Required work. Look through the entries below and show every line containing the word "String".

Start of Data

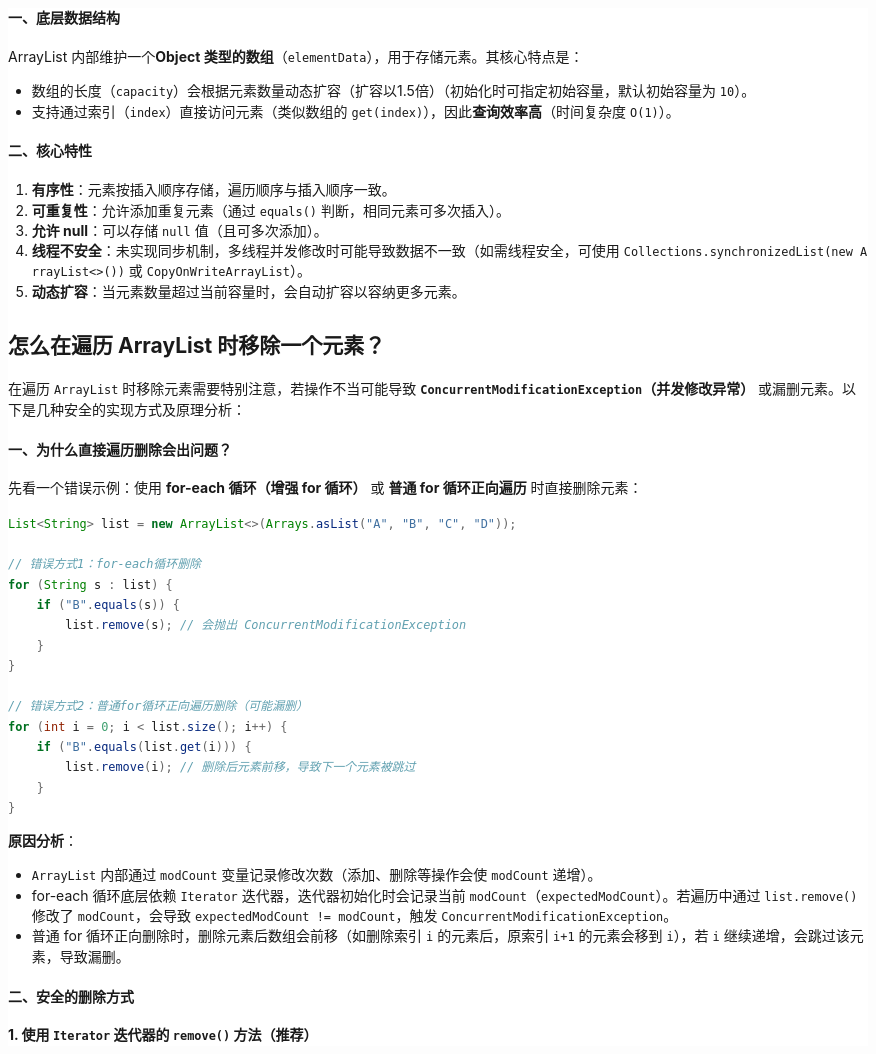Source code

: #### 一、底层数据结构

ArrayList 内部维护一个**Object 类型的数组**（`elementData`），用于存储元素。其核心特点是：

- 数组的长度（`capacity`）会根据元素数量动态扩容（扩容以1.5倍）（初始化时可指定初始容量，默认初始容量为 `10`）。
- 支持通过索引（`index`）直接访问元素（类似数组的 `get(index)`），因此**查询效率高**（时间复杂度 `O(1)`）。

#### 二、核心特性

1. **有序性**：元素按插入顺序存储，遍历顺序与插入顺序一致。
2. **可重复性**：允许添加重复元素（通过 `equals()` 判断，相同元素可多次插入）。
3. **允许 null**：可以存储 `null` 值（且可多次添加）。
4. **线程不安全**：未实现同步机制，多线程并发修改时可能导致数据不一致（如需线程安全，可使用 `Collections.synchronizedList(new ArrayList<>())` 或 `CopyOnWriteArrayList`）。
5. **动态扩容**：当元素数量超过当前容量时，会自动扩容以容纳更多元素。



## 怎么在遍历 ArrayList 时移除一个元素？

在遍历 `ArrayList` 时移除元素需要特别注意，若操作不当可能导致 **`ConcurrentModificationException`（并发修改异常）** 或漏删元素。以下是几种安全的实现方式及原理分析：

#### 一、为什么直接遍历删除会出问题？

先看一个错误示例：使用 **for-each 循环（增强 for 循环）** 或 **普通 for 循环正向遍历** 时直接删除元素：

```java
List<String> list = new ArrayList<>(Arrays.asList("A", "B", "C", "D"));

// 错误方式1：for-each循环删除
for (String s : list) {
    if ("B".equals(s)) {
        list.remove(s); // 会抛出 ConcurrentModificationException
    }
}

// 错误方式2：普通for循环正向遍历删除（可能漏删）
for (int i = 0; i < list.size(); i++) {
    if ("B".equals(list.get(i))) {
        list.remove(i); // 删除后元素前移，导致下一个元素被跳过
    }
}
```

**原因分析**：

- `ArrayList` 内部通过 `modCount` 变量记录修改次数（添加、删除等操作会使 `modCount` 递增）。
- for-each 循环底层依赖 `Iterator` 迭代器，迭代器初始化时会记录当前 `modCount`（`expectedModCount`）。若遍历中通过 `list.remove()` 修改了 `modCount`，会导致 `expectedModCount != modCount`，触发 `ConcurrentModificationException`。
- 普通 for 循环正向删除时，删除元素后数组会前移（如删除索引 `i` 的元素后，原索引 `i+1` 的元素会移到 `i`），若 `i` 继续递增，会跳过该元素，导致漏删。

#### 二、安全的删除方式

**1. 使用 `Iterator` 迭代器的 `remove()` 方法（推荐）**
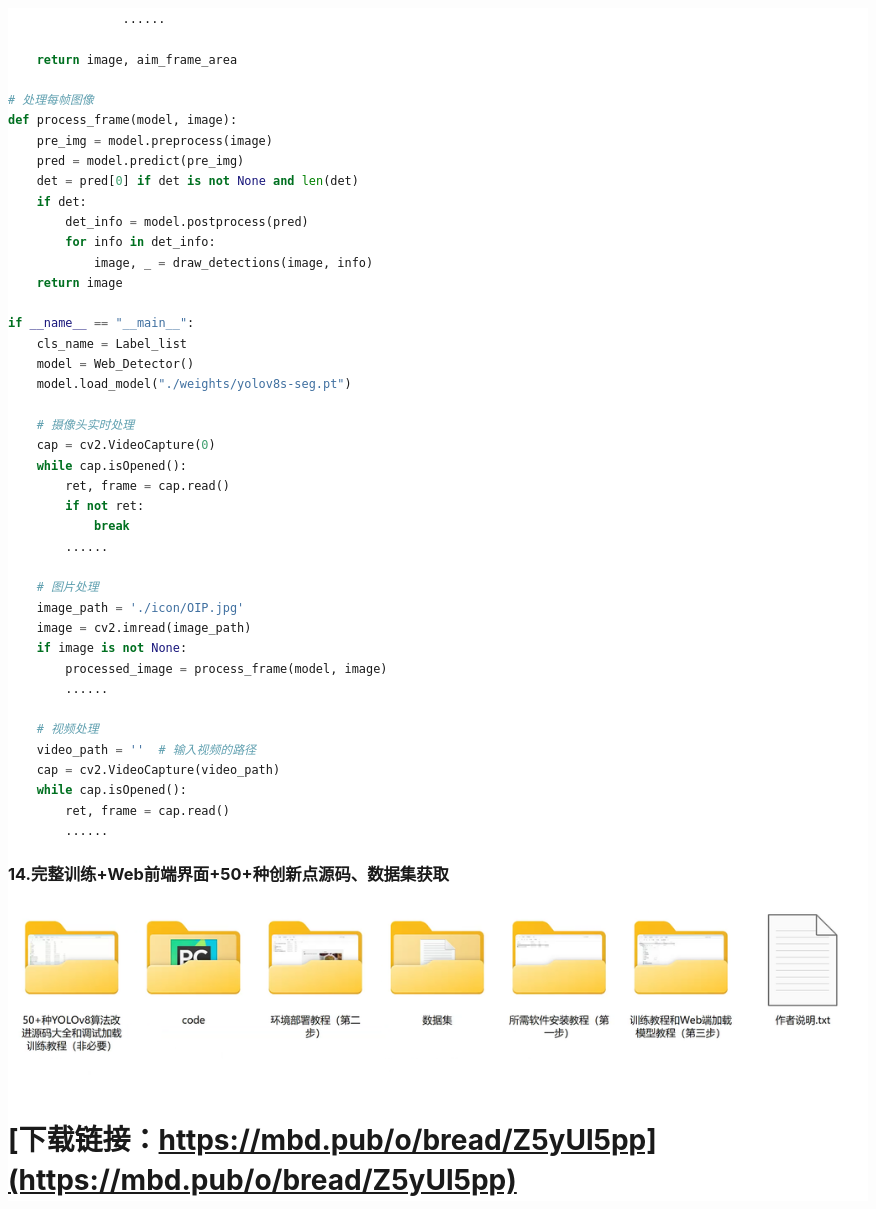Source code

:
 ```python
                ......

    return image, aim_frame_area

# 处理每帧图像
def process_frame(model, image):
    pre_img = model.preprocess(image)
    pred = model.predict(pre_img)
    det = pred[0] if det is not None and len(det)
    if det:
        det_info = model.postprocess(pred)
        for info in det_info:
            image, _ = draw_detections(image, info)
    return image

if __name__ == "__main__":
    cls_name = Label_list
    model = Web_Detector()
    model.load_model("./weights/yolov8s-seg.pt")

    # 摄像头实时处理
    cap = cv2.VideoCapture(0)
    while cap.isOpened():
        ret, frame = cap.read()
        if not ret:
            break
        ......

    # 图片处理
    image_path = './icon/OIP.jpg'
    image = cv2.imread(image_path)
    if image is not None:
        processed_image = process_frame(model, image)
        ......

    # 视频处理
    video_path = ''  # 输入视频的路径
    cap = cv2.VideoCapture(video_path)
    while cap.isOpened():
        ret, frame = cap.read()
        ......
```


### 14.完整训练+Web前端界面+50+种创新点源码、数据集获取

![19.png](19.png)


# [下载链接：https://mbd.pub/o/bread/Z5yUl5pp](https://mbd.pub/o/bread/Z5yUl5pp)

End of Data
Start of Data

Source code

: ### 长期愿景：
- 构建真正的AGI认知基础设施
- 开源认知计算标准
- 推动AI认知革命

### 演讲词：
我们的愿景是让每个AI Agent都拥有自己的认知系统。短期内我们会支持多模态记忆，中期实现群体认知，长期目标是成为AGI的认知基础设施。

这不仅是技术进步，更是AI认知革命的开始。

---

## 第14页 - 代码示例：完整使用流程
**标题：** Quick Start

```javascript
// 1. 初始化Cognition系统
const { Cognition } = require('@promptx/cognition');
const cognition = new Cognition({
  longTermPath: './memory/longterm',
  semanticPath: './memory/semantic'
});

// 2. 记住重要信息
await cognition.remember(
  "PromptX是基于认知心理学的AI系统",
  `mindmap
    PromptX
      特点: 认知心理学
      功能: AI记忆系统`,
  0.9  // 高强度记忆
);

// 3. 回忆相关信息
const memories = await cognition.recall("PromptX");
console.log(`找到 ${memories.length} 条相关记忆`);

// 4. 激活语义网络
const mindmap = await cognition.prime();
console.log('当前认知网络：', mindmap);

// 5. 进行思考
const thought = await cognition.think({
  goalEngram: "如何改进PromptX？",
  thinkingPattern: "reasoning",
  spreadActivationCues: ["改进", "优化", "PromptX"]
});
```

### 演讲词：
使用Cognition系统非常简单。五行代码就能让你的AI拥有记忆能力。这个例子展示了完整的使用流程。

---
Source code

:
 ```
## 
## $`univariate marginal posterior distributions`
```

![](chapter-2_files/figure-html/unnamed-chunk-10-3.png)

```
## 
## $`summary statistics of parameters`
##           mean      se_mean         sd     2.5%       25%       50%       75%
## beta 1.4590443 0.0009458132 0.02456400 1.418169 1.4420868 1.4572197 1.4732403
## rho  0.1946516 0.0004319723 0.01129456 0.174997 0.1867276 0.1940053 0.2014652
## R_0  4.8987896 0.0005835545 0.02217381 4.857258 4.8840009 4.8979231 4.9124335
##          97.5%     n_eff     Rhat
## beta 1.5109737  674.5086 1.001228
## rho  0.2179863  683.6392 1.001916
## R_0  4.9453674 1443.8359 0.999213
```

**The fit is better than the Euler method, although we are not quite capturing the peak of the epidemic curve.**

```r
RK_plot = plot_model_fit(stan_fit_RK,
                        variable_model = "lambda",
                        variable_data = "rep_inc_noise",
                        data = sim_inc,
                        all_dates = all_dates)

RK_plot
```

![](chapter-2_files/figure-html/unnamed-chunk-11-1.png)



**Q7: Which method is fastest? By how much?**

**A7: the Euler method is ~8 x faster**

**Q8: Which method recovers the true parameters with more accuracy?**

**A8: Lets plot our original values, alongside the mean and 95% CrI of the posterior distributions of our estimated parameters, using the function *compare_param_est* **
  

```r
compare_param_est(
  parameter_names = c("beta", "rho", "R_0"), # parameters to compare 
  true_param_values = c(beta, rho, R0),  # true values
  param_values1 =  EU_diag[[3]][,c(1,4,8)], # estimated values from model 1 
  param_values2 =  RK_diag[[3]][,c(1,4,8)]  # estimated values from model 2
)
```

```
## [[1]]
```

End of Data
Start of Data

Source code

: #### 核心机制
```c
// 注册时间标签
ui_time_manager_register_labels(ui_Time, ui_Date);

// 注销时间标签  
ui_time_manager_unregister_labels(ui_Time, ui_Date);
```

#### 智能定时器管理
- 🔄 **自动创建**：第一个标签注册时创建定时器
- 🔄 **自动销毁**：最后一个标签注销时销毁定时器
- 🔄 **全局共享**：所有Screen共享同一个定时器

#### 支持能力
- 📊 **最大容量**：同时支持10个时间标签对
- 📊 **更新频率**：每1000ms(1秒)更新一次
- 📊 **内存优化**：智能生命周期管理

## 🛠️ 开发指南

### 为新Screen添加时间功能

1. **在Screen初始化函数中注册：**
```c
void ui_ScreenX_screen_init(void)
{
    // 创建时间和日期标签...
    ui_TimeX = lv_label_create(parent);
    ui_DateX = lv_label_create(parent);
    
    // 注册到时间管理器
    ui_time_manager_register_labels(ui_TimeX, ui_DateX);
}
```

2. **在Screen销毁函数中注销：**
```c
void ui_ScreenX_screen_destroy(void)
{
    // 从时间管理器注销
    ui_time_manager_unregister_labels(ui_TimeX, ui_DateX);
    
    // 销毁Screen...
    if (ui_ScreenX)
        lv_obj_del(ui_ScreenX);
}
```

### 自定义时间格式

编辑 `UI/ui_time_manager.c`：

End of Data

Result of this exercise.
List<String> list = new ArrayList<>(Arrays.asList("A", "B", "C", "D"));
for (String s : list) {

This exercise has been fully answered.